CFS Ramore

Category Exploration Date Status Province / State Country
Military , , Abandoned Ontario Canada

History: 

Construction was completed on the USAF's Ramore Air Station in 1953. The station was first manned by the USAF's 912th Aircraft Control & Warning Squadron. The early warning 917th AC&W Squadron resided there until January 1962. During this time, the Americans became a big part of the surrounding area's community life.

The RCAF took over the station on 2 January 1962 and renamed the site, 35 Aircraft Control & Warning Squadron, RCAF Station Ramore. 35 AC&W Squadron had actually been formed on 1 November 1961 for administrative purposes but did not handle any of the operational requirements of Ramore until the official hand-over. The unit became operational with the SAGE system on 1 October 1963 and the unit's manual operations ceased on the Pinetree Line. They reported to the Ottawa NORAD Sector which had been previously known as the Ottawa Air Defence Sector. On 1 May 1964, 35 AC&W Squadron was renamed 35 Radar Squadron, Ramore and were designated as a long range radar site. Support services were provided by RCAF Station North Bay, 185 miles south on Highway 11.

When the mid-Canada line was opened in the late Fifties, RCAF Station Ramore was utilized as a relay station for signals coming from one of the Sector Control Sites (SCS) at RCAF Station Winisk. The signals would be sent to Ramore via a Tropospheric scatter system and then they would forward the signals via a land-line to the RCC at North Bay. This service provided by Ramore, ceased in April 1965 when the Mid-Canada Line was stood down and RCAF Station Winisk was closed.
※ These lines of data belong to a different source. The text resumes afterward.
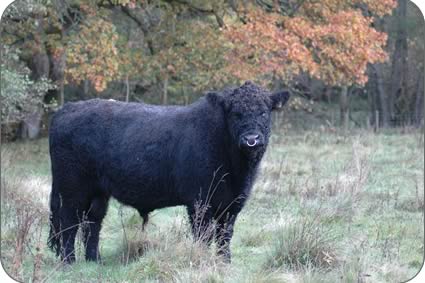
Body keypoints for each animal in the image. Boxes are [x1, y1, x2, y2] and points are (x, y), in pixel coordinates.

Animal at [48, 81, 290, 264]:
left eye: (264, 112)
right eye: (235, 114)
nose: (251, 139)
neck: (237, 172)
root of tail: (66, 109)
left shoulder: (232, 204)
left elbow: (224, 236)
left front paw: (224, 263)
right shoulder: (199, 202)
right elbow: (203, 235)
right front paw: (201, 260)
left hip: (98, 192)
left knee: (92, 222)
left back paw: (94, 260)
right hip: (71, 189)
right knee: (68, 222)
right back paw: (69, 261)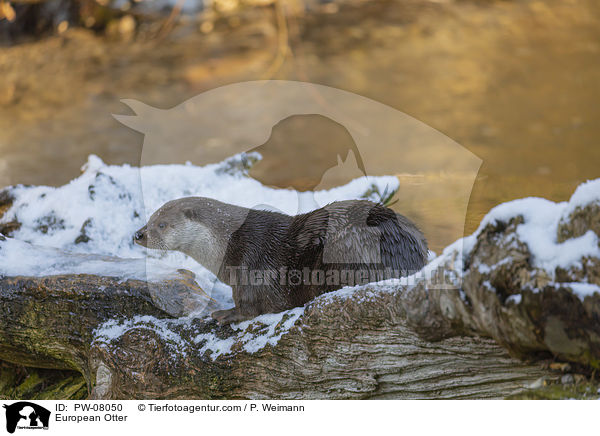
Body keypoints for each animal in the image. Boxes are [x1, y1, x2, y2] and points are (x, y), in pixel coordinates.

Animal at [135, 198, 426, 324]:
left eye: (161, 224)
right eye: (149, 219)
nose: (138, 234)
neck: (227, 240)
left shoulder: (250, 263)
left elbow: (250, 305)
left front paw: (226, 314)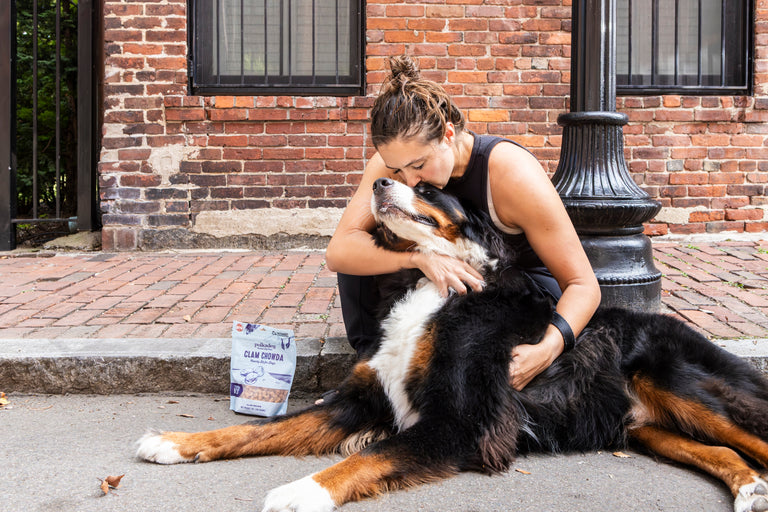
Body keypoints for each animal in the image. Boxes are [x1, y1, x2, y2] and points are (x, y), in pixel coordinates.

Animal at [137, 178, 768, 512]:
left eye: (427, 189)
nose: (379, 181)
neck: (433, 287)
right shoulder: (362, 399)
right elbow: (259, 429)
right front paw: (175, 442)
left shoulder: (462, 421)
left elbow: (366, 457)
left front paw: (299, 492)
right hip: (645, 424)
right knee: (726, 452)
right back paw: (752, 489)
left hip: (682, 387)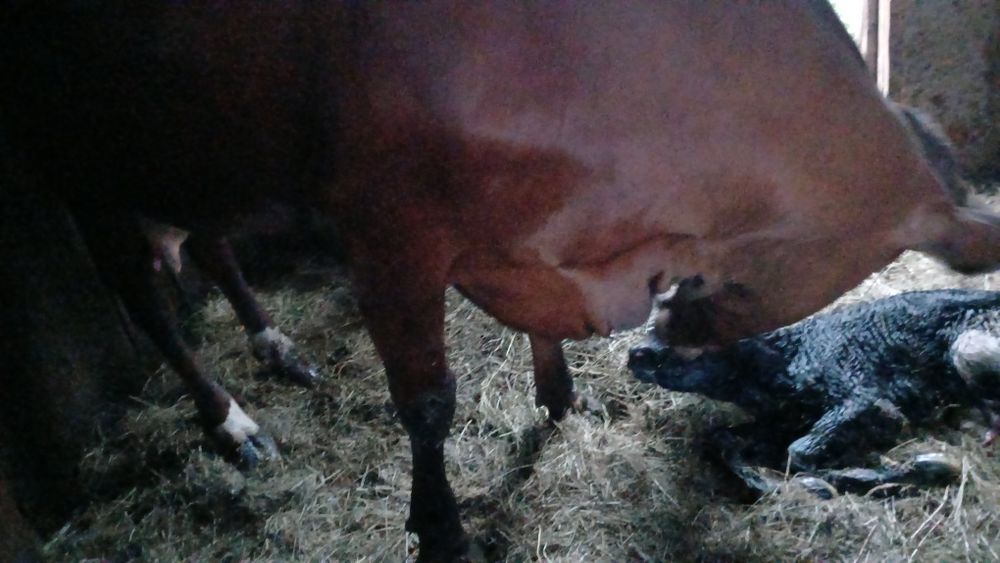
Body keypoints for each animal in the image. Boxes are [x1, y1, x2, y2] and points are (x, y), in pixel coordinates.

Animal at [5, 2, 1000, 560]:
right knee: (146, 299)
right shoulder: (388, 230)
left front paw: (557, 397)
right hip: (81, 150)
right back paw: (231, 422)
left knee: (211, 243)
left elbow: (539, 330)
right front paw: (440, 527)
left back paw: (274, 344)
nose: (654, 342)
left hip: (193, 147)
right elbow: (427, 402)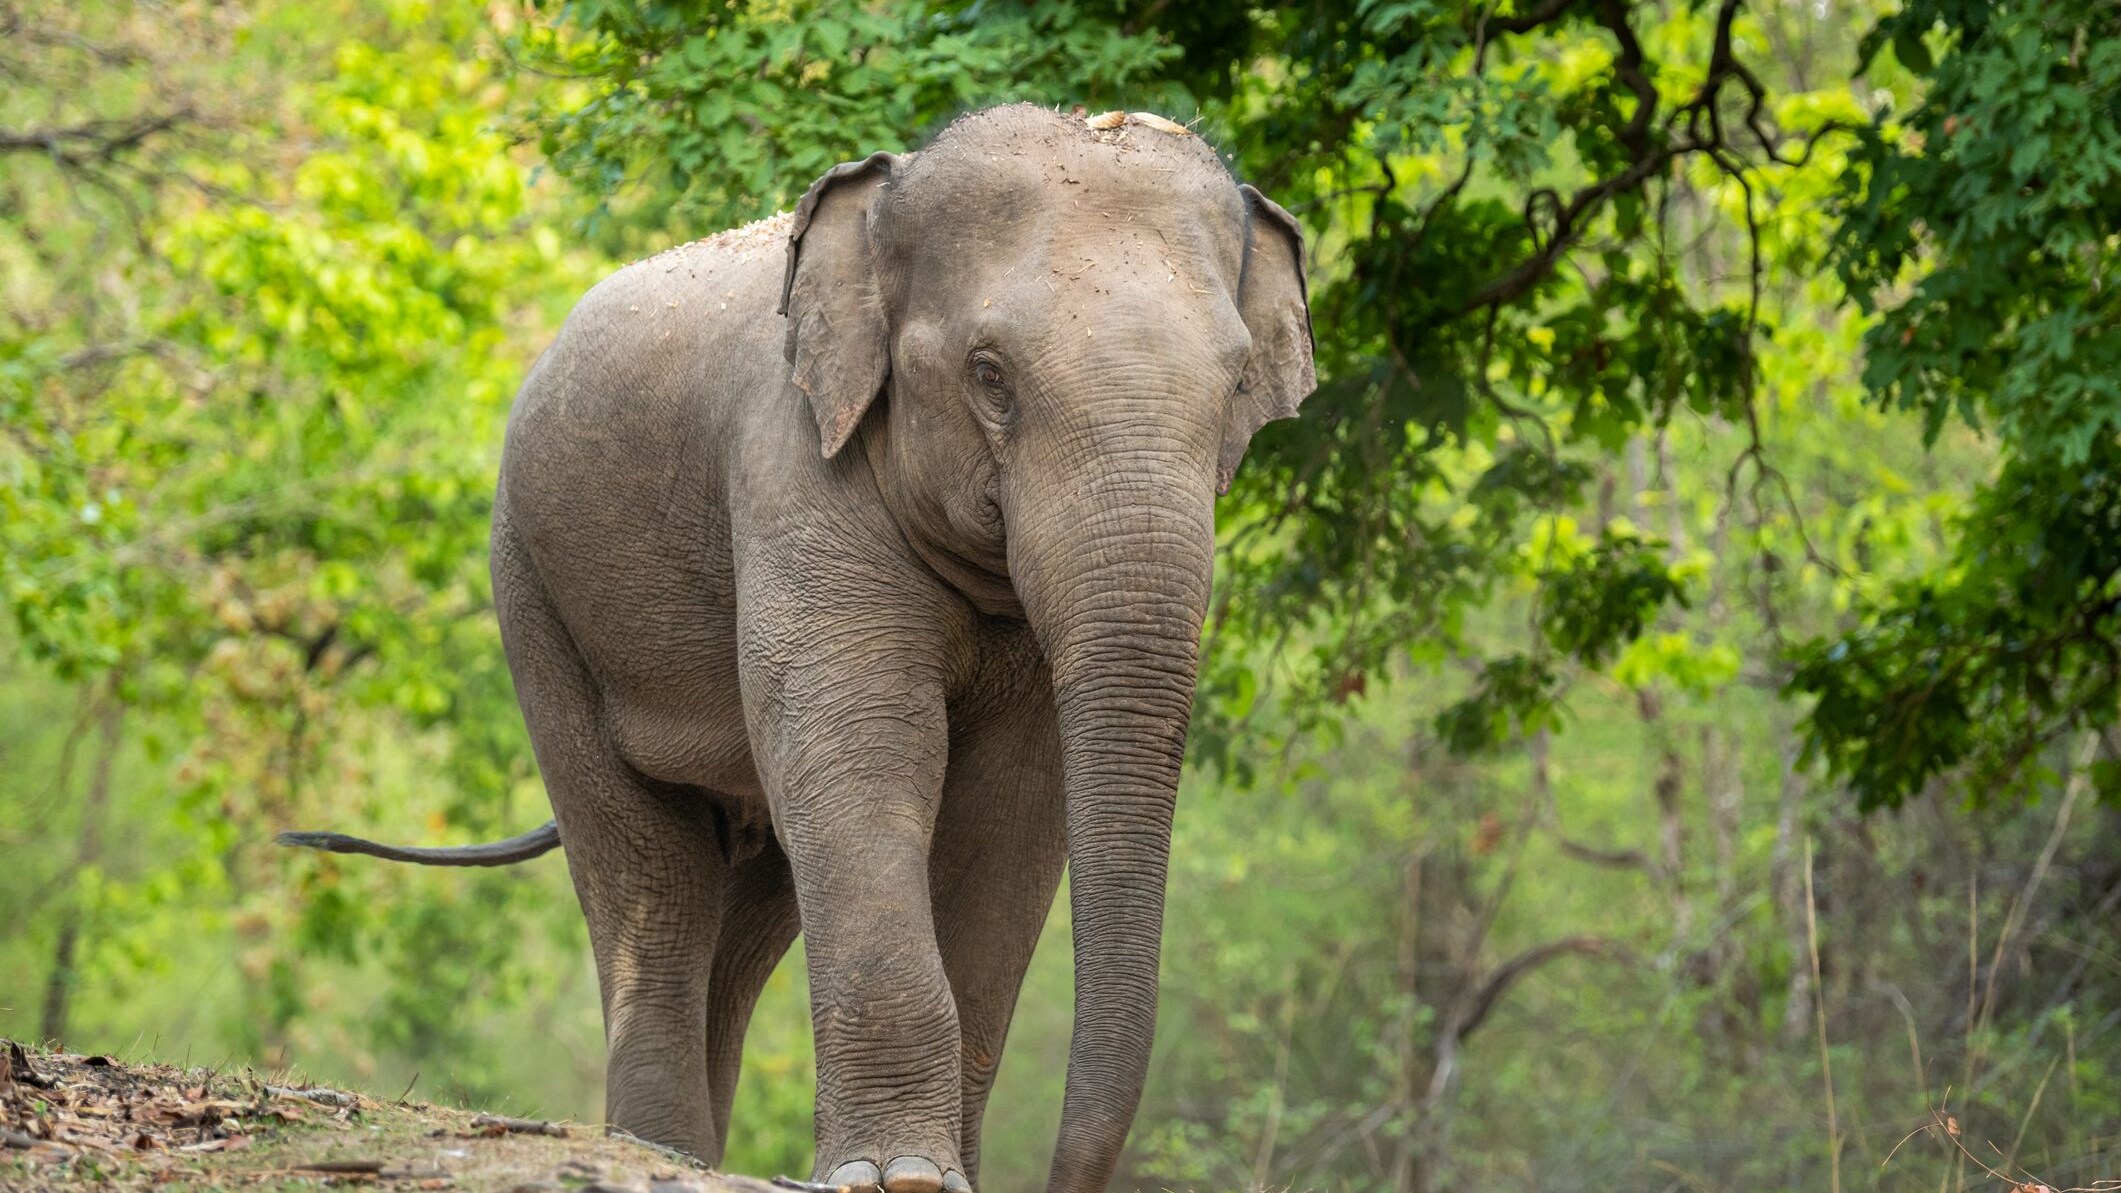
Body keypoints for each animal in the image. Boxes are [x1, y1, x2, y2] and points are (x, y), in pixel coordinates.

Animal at [280, 103, 1315, 1193]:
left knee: (747, 909)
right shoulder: (790, 470)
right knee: (650, 873)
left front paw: (936, 1174)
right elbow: (862, 742)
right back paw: (657, 1149)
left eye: (1237, 383)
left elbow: (1011, 804)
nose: (1049, 1178)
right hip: (533, 594)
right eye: (990, 376)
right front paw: (898, 1176)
As a result of unification, 35 Radar Squadron became Canadian Forces Station Ramore on 10 August 1967. In the fall of 1973, the station Ground Search and Rescue team was called out to look for the occupants of a Cessna light aircraft that had crashed at Kenogami near Kirkland Lake. The rescuers, themselves, were in some degree of danger as it was hunting season; but they were successful in their mission. The personnel of CFS Ramore, like their American counterparts, became an integral part of life in the area. Many lived in surrounding communities; about one third lived in Kirkland Lake, while others lived in one of the 36 mobile homes in Matheson. The station assumed parent responsibility for 288 Royal Canadian Air Cadet Squadron in Kirkland Lake.

Unfortunately, the station was one of many radar sites on the chopping block due to technological advances and shifting defense priorities. CFS Ramore was gone by 1 October 1974.

--The NBC Group - Don Nicks, John Bradley, Chris Charland.


Personal Commentary: 

I wasn't entirely sure as the "exact" location of this site, so as I was driving along the road, I suddenly realized that I had just whizzed past the old guard house. I parked the truck just around the corner from the guard house and began snapping off a few pictures.

A car came up the road with a lone driver, and it was coming pretty fast. I became a little concerned that perhaps I was already about to get tossed out. But the car continued past the old guard house and went deeper into the base.

I continued around the domestic site and figured that I'd proceed up to the operations site. It was a strangely long drive. Most of the Pinetree sites I'd been to before, it was simply a matter of going up the hill. At Ramore, it felt like I was driving through the woods to some far away place.

Just as it appeared I was finally there, I encountered a gate blocking the way. I wasn't going to get the truck around it, so it was time to walk. It was a steep climb, and my out-of-shape legs were feeling the burn, but the view was impressive to say the least.